Alguien logró sujetar su cuerpo que se deslizaba sobre el caballo.
Arrodillado en el suelo, Barcas contuvo el aliento, se zafó de las manos que intentaban sostenerlo y usó la lanza como apoyo para enderezar su cuerpo inclinado. Sin embargo, su visión estaba una vez más vertiginosamente distorsionada. Apoyando la cabeza en su alabarda, esperando que su mareo cediera, Barcas miró hacia su abdomen. Aparentemente, la herida se había abierto debido al movimiento excesivo. La sangre manaba sin cesar de las grietas de la armadura marcada por espadas. Un guerrero montado, que rasgó la vestidura y la contuvo con premura, gritó:
"¡Llamen al hechicero de inmediato!"
Cuando se hizo evidente que ya no podía moverse, apoyó inmediatamente su espalda contra la nieve. No sentía dolor alguno, pero podía reconocer claramente el frío y la fatiga que invadían su cuerpo.
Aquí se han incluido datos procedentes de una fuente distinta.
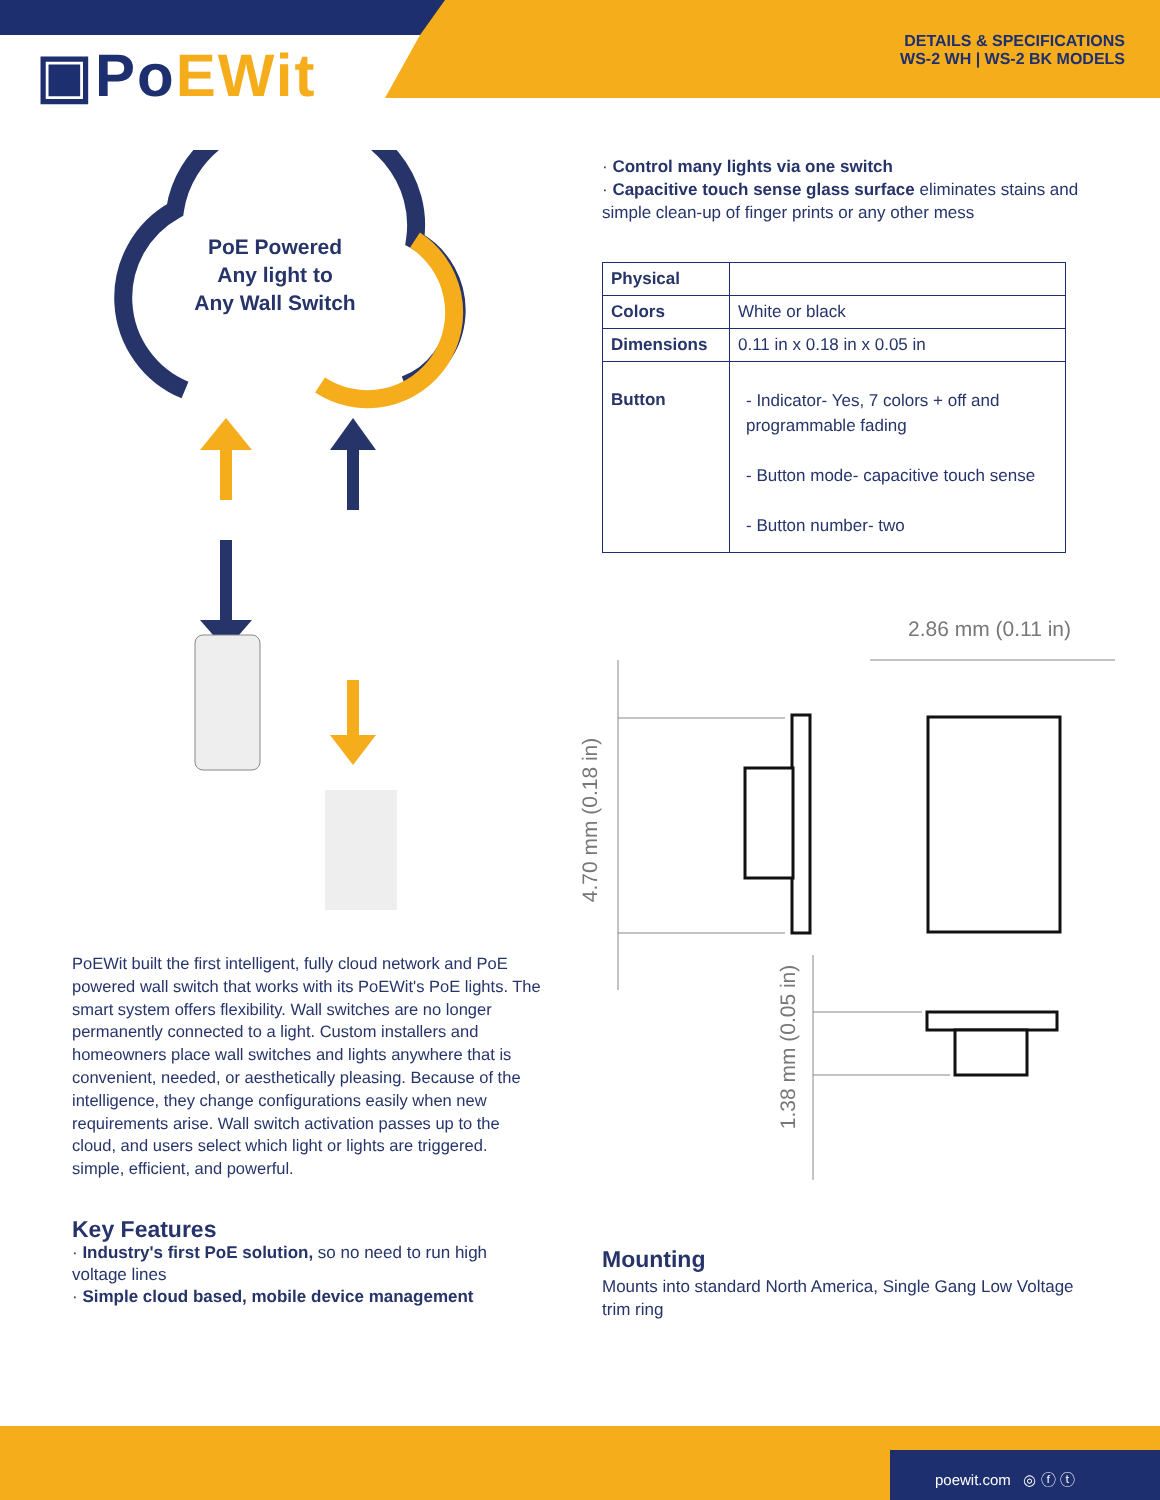▣PoEWit
DETAILS & SPECIFICATIONS
WS-2 WH | WS-2 BK MODELS
PoE Powered
Any light to
Any Wall Switch
PoEWit built the first intelligent, fully cloud network and PoE powered wall switch that works with its PoEWit's PoE lights. The smart system offers flexibility. Wall switches are no longer permanently connected to a light. Custom installers and homeowners place wall switches and lights anywhere that is convenient, needed, or aesthetically pleasing. Because of the intelligence, they change configurations easily when new requirements arise. Wall switch activation passes up to the cloud, and users select which light or lights are triggered. simple, efficient, and powerful.
Key Features
· Industry's first PoE solution, so no need to run high voltage lines
· Simple cloud based, mobile device management
· Control many lights via one switch
· Capacitive touch sense glass surface eliminates stains and simple clean-up of finger prints or any other mess
| Physical | |
| Colors | White or black |
| Dimensions | 0.11 in x 0.18 in x 0.05 in |
| Button | - Indicator- Yes, 7 colors + off and programmable fading - Button mode- capacitive touch sense - Button number- two |
2.86 mm (0.11 in)
4.70 mm (0.18 in)
1.38 mm (0.05 in)
Mounting
Mounts into standard North America, Single Gang Low Voltage trim ring
poewit.com ◎ ⓕ ⓣ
Quizás este sea el último paisaje que vea. Con ese pensamiento, Barcas alzó la vista al cielo. La hermosa luz cobalto del crepúsculo inundó su retina. En un instante, una sensación de hormigueo se extendió desde el interior de su pecho. Era extraño. Debió ser el costado el que fue perforado, ¿pero por qué parece que hay un agujero en el corazón? Después de parpadear varias veces con sus ojos borrosos, Barcas bajó inmediatamente sus párpados como si estuviera cansado.
*
La brisa con el fuerte aroma a hierba acarició suavemente su rostro. Al notar que había un dulce aroma a fruta mezclado en ella, Barcas inmediatamente desvió sus pasos. Poco después, pudo encontrar a una muchacha a quien había estado buscando durante horas junto al estanque teñido de rojo por el atardecer. Barcas miró a la muchacha, que estaba sentada en una rama gruesa a la altura de los hombros, y a sus pies descalzos, con una mirada de desaprobación.
"¿Acaso no ha pasado ya la edad de trepar a los árboles?"
Los ojos azules que contemplaban el lago púrpura que brillaba suavemente lo miraron de reojo.
"Todavía no ha pasado. Puedes hacer cualquier cosa hasta los quince."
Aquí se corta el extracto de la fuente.